# <center>Day-1 Practical Session, 25 May 2021</center>
## <center>Part 2: Bipartite Incidence Graph (BIG) for Adaptive Cluster Sampling (ACS)</center>
#### <center> *Li-Chun Zhang*<sup>1,2,3</sup> and *Melike Oguz-Alper*<sup>2</sup> </center>
  
##### <center> <sup>1</sup>*University of Southampton (L.Zhang@soton.ac.uk)*, <sup>2</sup>*Statistics Norway*, <sup>3</sup>*University of Oslo* </center>
***

### Illustration I: Adaptive Cluster Sampling, a small data set extended from Thompson (1990)

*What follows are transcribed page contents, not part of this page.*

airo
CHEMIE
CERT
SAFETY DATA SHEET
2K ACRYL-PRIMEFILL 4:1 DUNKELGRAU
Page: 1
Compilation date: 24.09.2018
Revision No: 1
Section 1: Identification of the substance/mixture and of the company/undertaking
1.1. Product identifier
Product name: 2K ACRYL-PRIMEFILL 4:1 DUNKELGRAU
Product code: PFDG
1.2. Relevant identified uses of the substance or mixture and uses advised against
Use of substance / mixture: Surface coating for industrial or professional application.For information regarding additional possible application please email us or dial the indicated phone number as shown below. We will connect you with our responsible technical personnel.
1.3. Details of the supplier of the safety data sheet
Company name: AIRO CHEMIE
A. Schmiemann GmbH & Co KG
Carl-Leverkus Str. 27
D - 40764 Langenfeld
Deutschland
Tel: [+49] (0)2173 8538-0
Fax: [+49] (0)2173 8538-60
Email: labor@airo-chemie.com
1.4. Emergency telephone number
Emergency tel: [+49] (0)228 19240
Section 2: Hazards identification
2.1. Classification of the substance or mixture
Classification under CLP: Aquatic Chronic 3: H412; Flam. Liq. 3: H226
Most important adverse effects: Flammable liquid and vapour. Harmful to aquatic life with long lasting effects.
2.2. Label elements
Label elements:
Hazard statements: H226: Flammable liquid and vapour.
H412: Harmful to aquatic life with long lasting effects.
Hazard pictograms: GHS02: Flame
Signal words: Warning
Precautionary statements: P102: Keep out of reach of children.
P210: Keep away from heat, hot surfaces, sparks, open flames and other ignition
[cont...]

In this illustration, the efficiency of the unbiased estimators of the population mean will be examined under three strategies described below using BIG sampling (BIGS). 

***
#### Description of the population and sampling strategies
* Data set

![ACS_small_dataset.JPG](attachment:1b27da36-7527-4bf7-8406-daee3a0bfe9e.JPG)

* Threshold for adaptive tracing: $y_i\geq5$
* $s_0$ of size: $\mid s_0\mid =2$ selected with SRS
* Strategy I: $\mathcal{B}$, *edge* node $2$ is not used in the estimation if it is observed via its ancestor network; *modified* HTE: 

![Strategy1.JPG](attachment:34cf1820-3a7f-46ec-99c6-e78bc2a85bf2.JPG)

* Strategy II: $\mathcal{B}^*$, HTE

![Strategy2.JPG](attachment:8e225024-f452-42b2-b7a0-7ae7d9f19f67.JPG)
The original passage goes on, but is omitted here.